- [APPLY WHAT YOU READ]
1) In the mailing list message about the hash table talk, which of Mark Dominus's annual December talks for PLUG was this one?
2) Pick up the mailing list message about the hash table talk after its last sentence and continue writing it.

- [GIVEN TEXT]
■ ■ ■ ■ ■
Walt Mankowski on 7 Jan 2016 09:06:08 -0800


[Date Prev] [Date Next] [Thread Prev] [Thread Next] [Date Index] [Thread Index]

[PLUG] Notes on Mark's hash table talk at Central 

Mark asked me to forward this to this mailing list.  I don't believe
he's subscribed to the list, so please direct questions about the talk
directly to him.

Walt

----- Forwarded message from Mark Dominus <mjd@plover.com> -----

Date: Thu, 07 Jan 2016 16:59:25 +0000
From: Mark Dominus <mjd@plover.com>
To: Walt Mankowski <waltman@pobox.com>
Subject: Re: Slide corrections
X-Mailer: Perl5 Mail::Internet v2.14

Thanks for corrections!

Would you please forward this note to the PLUG mailing list for me?

	Thanks for inviting me to speak and for being such an engaged
	audience; this was my 13th annual December talk for PLUG, and
	I hope to see you back next year.
■ ■ ■ ■ ■
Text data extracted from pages
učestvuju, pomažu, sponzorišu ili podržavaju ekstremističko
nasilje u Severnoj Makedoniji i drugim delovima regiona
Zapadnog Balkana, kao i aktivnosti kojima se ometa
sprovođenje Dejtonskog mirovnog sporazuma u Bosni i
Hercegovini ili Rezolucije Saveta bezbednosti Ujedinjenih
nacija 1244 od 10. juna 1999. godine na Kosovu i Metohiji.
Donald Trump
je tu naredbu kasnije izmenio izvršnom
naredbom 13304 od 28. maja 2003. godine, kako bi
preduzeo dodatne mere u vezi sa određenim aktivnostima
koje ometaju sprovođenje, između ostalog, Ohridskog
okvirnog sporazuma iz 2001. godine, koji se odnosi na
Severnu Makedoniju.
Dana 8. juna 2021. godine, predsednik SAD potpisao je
■ ■ ■ ■ ■
- [RESPONSES IN ORDER]
1) It was his 13th annual December talk for PLUG.

2)
	The slides from last night's presentation are at

	    http://perl.plover.com/yak/HashHistory/

        and there are detailed notes at 

	    http://perl.plover.com/classes/HashHistory/samples/NOTES.html

 	In particular, the discussion of SNOBOL tables, which I had to
        omit because I wasted too much time with a long introduction, is at 

	    http://perl.plover.com/classes/HashHistory/samples/NOTES.html#snobol

	Rachel asked a question about the suitability of MD5 as a
	random number generator.  MD5 is no longer considered
	sufficiently secure to be used for cryptographic applications.
	Differential cryptography techniques have resulted in
	successful collision attacks on MD5; this means it is now
	possible to find two inputs that hash to the same output.
	(See https://en.wikipedia.org/wiki/MD5#Collision_vulnerabilities )
	However, as far as I know there is still no effective way to
	predict what the output will be for a given input, so MD5's
	usefulness as a random number generator is unimpaired.
	Disclaimer: Cryptography is difficult and I am not an expert.

	I'll be glad to answer questions by email.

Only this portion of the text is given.